Three years later, Mei Yi still feels the pangs of grief caused by the sudden loss, but she is slowly picking up the pieces for the sake of her surviving son, Luca, now aged nine.

“From the day of the crash, I was determined to make a life for Luca and myself. I’ve been dealt with lemons but I’m determined to make mojitos out of these lemons by setting a vision for what’s ahead and working very, very hard to achieve that positivity,” she shares adamantly.

“There were days when I was just crying in bed. Time has helped, as has my psychiatrist, whom I started seeing about three weeks after the accident. Now the pain comes and goes but I’ve learnt to deal with these grieving episodes, each time a little better, each time a little faster,” she says, adding that Luca, too, sees a counsellor.


Despite the progress the family has made, there are hurdles that have impeded their recovery process.

“No amount of compensation will bring Chi-man and Zoe back: It really just is about getting on and moving on with our lives,” Mei Yi shares.

Legal proceedings are ongoing between Mei Yi and AirAsia on the matter of compensation.
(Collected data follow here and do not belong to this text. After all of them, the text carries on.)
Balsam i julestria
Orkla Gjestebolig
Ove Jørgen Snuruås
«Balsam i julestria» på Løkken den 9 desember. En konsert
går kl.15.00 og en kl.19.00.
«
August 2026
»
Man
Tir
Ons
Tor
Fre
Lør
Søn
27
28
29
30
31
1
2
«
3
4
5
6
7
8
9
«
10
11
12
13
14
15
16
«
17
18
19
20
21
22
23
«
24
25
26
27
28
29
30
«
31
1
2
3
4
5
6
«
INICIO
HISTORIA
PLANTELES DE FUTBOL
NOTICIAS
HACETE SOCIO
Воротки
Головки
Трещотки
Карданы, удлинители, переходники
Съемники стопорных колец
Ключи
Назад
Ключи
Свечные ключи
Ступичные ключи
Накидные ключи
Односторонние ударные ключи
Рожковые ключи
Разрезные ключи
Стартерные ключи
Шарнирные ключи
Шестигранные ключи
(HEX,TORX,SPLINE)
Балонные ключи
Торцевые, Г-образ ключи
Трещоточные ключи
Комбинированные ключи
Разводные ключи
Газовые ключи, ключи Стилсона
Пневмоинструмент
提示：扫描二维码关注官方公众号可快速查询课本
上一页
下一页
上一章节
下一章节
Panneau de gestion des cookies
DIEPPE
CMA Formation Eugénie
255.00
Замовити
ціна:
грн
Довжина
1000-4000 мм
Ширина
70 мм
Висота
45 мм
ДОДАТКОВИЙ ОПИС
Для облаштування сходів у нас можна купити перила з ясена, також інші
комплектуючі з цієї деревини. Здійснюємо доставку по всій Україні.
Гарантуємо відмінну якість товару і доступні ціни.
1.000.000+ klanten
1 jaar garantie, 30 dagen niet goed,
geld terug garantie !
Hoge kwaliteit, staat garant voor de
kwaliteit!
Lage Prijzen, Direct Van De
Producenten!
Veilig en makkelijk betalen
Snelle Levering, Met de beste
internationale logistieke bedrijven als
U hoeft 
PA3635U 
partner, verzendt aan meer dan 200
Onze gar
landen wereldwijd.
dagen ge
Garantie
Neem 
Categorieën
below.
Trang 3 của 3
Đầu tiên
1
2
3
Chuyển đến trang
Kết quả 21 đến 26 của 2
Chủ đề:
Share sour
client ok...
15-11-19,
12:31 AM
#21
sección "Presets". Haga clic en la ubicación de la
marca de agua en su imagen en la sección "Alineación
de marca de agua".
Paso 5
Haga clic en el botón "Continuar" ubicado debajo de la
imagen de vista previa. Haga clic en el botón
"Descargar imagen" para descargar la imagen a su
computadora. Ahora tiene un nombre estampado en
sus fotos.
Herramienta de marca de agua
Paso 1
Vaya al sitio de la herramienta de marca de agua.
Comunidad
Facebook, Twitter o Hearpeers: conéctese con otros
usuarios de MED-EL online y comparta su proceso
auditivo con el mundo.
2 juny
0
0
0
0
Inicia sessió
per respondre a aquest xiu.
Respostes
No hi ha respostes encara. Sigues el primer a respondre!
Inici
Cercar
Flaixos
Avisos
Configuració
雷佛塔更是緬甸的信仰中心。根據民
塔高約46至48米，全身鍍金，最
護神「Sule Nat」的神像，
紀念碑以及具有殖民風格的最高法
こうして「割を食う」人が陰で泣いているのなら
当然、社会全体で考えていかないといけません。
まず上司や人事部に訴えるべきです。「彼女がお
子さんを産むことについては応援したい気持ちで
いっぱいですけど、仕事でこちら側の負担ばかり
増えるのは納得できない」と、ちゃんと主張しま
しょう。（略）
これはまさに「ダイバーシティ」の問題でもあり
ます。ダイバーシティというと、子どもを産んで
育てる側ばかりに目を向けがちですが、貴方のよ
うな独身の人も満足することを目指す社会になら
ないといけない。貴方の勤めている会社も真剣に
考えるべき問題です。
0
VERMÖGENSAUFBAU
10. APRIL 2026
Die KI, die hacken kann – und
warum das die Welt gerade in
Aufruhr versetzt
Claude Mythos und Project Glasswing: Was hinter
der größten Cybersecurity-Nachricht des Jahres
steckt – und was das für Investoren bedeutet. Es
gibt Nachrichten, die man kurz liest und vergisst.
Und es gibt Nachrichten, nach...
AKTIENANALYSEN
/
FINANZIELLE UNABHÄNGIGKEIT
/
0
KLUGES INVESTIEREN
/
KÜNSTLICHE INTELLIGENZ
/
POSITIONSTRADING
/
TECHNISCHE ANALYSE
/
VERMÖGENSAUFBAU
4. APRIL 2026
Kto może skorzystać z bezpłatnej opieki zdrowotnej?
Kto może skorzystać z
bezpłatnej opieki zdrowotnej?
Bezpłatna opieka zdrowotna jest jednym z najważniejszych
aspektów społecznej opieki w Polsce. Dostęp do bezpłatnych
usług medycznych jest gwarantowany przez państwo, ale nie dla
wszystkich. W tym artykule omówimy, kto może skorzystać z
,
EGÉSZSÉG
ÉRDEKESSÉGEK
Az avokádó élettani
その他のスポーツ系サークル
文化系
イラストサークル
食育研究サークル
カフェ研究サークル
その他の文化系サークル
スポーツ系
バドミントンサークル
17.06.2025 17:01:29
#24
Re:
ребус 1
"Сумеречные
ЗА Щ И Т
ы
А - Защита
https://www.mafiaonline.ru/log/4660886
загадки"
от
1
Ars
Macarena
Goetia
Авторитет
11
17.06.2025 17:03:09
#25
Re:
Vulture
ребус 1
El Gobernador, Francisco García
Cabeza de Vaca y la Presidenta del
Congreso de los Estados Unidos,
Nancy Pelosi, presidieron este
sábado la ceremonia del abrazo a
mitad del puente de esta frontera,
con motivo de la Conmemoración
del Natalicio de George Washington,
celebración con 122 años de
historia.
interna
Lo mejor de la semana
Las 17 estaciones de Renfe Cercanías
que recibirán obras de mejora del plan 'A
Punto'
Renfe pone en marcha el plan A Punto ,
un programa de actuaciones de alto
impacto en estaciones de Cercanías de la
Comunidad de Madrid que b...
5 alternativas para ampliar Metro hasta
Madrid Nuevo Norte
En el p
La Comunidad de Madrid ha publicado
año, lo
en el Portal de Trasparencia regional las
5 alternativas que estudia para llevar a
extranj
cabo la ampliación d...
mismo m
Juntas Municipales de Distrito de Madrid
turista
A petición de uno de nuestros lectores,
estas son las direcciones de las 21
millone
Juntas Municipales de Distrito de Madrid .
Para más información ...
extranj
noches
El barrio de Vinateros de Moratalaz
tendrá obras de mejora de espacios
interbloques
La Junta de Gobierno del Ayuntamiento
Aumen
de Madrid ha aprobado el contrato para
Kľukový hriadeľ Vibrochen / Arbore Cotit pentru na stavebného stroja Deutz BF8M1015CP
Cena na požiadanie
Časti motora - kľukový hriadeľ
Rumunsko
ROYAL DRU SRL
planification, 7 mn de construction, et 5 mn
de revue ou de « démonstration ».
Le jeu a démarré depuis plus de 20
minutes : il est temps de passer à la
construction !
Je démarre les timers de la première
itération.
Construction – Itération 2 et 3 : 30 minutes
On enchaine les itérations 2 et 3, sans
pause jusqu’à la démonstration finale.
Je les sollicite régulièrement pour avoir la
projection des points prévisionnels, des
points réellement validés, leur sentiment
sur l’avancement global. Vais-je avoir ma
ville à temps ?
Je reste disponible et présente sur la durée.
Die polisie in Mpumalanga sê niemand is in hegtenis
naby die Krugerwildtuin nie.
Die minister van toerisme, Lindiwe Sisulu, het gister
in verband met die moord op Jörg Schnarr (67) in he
While the dark cloud hanging over them persists, Mei Yi is optimistic about the future. “If he were here and he could speak, he would probably be congratulating me. In all our years of marriage, we often spoke about who was going to be the first to die, but in a joking manner,” she reveals.

“I would say ‘Of course, I’m going to die first. I’m not going to go after you and have to clean up the mess’, and he would say ‘No, no Mei, I am going to go first and I’ll tell you why, because you will just pick up the pieces and move on, I would have no idea what to do’. I know, as a matter of fact, that Chi-man would have been incredibly proud of Luca and I, and how far we’ve come.”